Nieuwbouw in plaats van De Gewoonste Zaak
Sporen van vroeger (LisserNieuws)
20 februari 2024
Door Nico Groen
De Gewoonste Zaak was gevestigd in Schoolstraat 11 in een markant gebouw dat gebouwd is in 1914. Het gebouw heette Bondsgebouw, later KAB gebouw. Eerst betekende KAB Katholieke Arbeiders Bond en na de oorlog Katholieke Arbeiders Beweging. De horeca werd later ‘Ontmoetingscentrum en Café ’t Trefpunt met zalen voor bruiloften en partijen’ genoemd. In 1990 werd het De Gewoonste Zaak.

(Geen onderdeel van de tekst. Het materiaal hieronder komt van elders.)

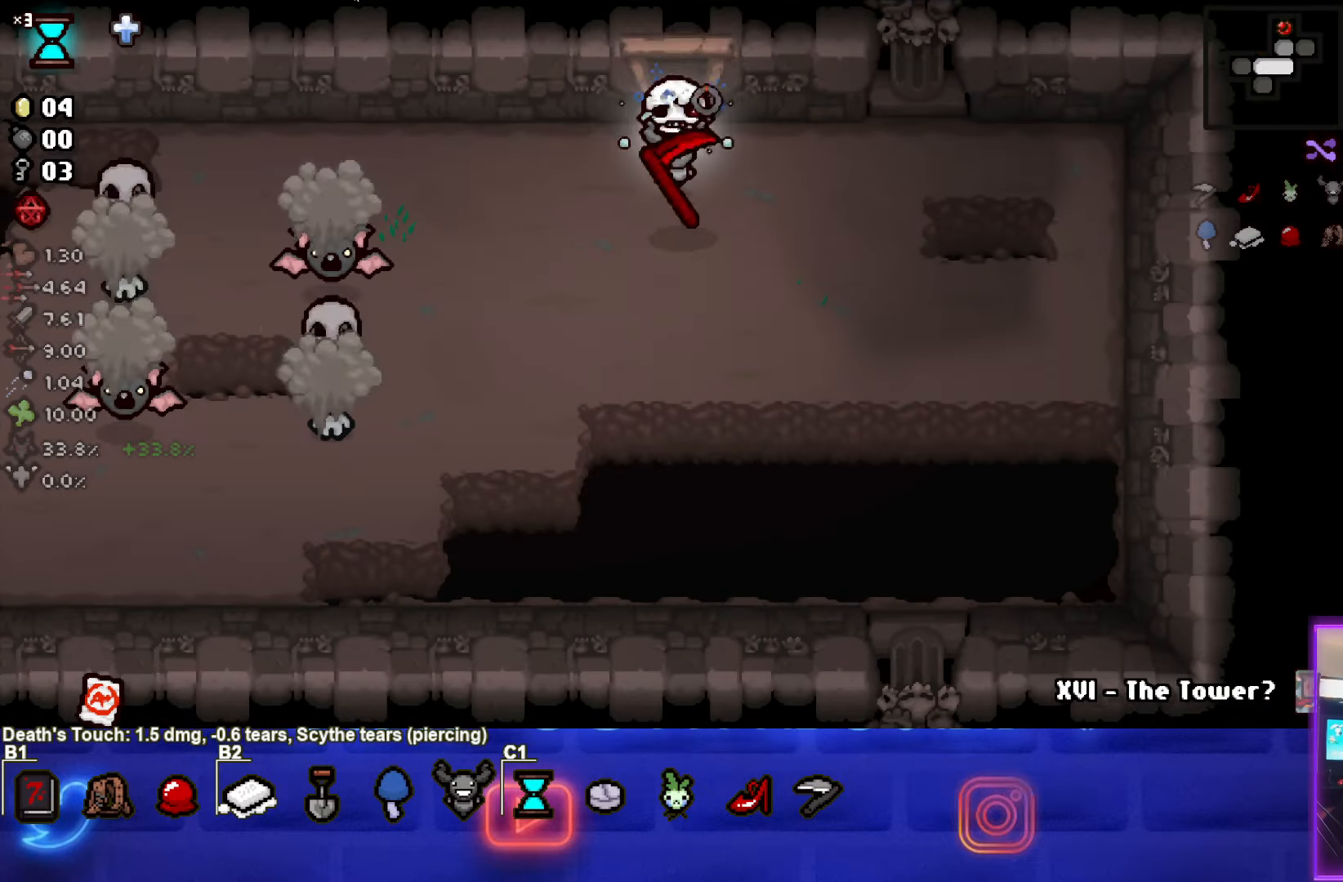
{"buttons": ["SQUARE"], "left_stick": "down-left", "events": [[83, "left_stick", "down-left"], [167, "SQUARE", "down"], [233, "CROSS", "up"]]}
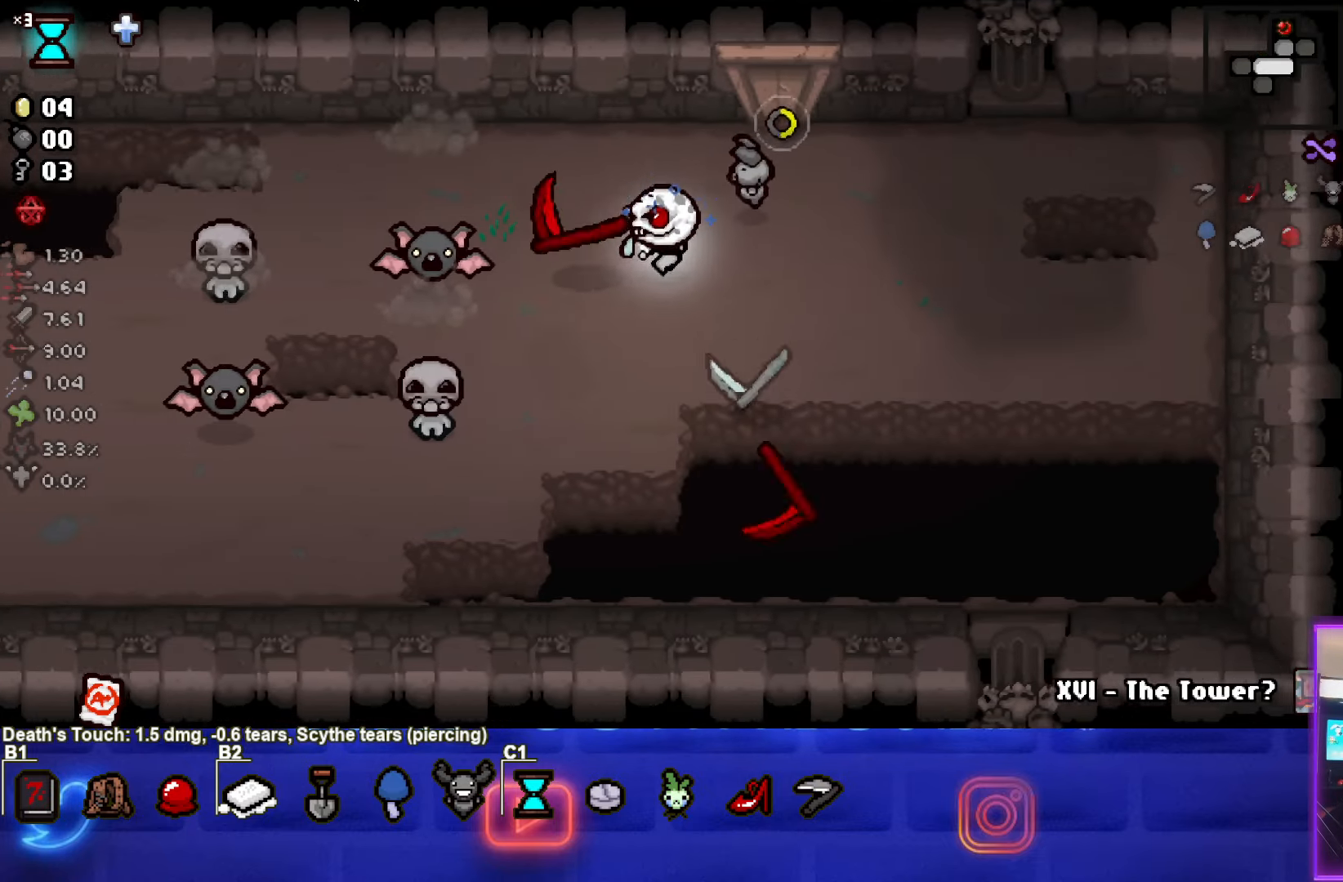
{"buttons": ["SQUARE"], "left_stick": "center", "events": [[133, "left_stick", "down-right"], [233, "left_stick", "right"], [417, "left_stick", "center"]]}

De Katholieke Arbeiders Bond (KAB) werd rond 1900 landelijk een machtige vakbond organisatie met veel plaatselijke afdelingen, zo ook in Lisse. Het KAB gebouw had twee verdiepingen met plat dak en een voorgevel met gemetselde kolommen naast de hoofdingang, die in het midden stond. Op de sierlijk gemetselde balustrade stonden twee gevelstenen, links “ANNO” en rechts “1914”. Achter het pand was een grote (feest)zaal aangebouwd met gebroken dak waarbij de nok haaks geplaatst is op de straat in het verlengde van het oorspronkelijk gebouw. Wim Slootbeek was vanaf 1952 conciërge, zijn vrouw ‘tante’ Jo was de uitbaatster van de horeca. Op een gegeven moment heette het ‘Ontmoetingscentrum en Café ’t Trefpunt met zalen voor bruiloften en partijen’. In 1990 is het KAB gebouw overgenomen door Philip Hogervorst en Teun Oosthoek. Het ging toen café De Gewoonste Zaak heten.
Interieur
In het Nieuwsblad van de VOL van april 2011 staat een aardig verhaal over het interieur van het KAB gebouw, geschreven door Bas Romeyn. Hieronder volgt een klein gedeelte van dit verhaal, dat ook op de website OudLisse.nl te vinden is.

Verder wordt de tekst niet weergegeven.